■ **What this task involves**:
If a line in the data has the string "that", please show it.

Exercise inputs below:

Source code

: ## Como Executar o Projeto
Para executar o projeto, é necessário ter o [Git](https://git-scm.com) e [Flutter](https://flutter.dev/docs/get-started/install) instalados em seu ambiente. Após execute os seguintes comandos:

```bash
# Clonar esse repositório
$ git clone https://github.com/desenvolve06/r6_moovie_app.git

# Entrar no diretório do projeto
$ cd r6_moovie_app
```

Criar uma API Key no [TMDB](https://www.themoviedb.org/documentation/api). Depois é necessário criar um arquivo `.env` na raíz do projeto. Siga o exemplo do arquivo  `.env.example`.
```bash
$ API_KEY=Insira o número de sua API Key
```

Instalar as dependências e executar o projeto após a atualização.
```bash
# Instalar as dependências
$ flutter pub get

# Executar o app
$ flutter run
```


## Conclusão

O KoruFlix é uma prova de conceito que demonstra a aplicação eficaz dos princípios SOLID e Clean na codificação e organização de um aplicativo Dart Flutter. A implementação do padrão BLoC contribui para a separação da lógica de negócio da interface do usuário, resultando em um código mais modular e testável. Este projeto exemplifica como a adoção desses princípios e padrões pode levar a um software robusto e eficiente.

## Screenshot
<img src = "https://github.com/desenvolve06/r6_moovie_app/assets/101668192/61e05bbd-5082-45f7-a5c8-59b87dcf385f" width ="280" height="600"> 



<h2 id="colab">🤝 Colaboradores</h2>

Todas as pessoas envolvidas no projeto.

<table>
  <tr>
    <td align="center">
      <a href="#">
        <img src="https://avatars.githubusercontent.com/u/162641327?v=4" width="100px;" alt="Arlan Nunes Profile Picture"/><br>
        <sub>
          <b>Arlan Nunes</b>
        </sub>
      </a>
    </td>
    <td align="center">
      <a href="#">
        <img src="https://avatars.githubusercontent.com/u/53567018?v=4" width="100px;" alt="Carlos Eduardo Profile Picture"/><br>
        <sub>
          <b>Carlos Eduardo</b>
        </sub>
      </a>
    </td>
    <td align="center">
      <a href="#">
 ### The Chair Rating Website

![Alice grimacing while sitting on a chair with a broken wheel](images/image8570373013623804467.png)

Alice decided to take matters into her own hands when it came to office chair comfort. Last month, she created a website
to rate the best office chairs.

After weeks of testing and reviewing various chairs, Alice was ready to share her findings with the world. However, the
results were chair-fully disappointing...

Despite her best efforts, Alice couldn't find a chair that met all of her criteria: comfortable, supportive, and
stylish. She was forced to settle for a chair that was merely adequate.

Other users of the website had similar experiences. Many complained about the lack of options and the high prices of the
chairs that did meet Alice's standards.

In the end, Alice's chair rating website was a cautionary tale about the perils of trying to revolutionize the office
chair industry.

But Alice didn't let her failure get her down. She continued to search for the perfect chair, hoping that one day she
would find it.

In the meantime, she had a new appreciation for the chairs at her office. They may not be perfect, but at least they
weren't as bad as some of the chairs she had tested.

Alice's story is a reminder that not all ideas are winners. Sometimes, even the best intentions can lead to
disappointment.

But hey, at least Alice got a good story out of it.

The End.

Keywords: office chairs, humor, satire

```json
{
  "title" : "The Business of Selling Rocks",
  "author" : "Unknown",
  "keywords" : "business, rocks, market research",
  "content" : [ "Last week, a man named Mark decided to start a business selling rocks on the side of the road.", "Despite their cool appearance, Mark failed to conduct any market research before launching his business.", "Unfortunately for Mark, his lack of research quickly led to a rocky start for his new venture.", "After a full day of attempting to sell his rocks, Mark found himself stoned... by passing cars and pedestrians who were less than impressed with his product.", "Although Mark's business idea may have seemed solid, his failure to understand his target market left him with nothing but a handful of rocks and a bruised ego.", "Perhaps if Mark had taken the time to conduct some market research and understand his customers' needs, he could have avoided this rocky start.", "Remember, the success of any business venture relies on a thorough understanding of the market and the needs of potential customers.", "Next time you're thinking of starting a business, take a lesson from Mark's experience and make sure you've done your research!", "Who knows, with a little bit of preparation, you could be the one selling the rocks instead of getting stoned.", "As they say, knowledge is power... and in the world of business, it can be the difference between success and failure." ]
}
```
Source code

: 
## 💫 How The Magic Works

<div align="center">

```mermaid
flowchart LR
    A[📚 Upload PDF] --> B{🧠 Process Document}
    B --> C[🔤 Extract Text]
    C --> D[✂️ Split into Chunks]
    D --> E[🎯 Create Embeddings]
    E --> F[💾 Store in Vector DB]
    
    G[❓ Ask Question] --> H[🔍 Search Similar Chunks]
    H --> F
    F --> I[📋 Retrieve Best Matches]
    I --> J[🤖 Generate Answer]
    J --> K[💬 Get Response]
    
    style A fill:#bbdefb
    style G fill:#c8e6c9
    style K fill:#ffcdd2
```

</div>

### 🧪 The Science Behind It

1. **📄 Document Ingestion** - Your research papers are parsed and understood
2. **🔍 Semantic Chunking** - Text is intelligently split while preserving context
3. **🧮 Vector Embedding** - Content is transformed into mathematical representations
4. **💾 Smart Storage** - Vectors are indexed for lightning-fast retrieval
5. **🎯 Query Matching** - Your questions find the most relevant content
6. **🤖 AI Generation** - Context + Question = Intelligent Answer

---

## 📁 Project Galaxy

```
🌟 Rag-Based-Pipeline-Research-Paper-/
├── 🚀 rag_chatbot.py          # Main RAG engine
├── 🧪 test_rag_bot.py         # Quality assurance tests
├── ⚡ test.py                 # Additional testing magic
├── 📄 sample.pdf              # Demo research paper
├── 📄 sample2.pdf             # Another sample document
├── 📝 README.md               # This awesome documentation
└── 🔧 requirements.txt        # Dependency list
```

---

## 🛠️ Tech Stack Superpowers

End of Exercise inputs.
Exercise inputs below:

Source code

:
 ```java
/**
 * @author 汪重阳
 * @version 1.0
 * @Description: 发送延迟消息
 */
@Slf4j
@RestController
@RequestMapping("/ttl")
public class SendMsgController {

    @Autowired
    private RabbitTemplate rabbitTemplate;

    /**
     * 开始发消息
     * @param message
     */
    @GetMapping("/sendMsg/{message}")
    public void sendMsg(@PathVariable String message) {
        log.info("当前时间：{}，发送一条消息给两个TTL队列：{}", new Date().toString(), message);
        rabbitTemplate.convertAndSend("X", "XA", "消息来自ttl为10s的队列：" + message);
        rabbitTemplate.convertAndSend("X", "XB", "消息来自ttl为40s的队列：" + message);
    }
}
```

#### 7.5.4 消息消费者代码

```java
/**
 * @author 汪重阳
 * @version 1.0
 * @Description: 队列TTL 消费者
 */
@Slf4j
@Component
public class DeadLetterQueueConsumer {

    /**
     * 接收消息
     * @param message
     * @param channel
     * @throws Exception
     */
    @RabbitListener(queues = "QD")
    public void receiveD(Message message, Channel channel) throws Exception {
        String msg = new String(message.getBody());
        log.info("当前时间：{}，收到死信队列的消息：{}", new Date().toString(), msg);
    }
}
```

End of Exercise inputs.

■ **Exercise response**:
Despite her best efforts, Alice couldn't find a chair that met all of her criteria: comfortable, supportive, and
stylish. She was forced to settle for a chair that was merely adequate.
chairs that did meet Alice's standards.
But Alice didn't let her failure get her down. She continued to search for the perfect chair, hoping that one day she
Alice's story is a reminder that not all ideas are winners. Sometimes, even the best intentions can lead to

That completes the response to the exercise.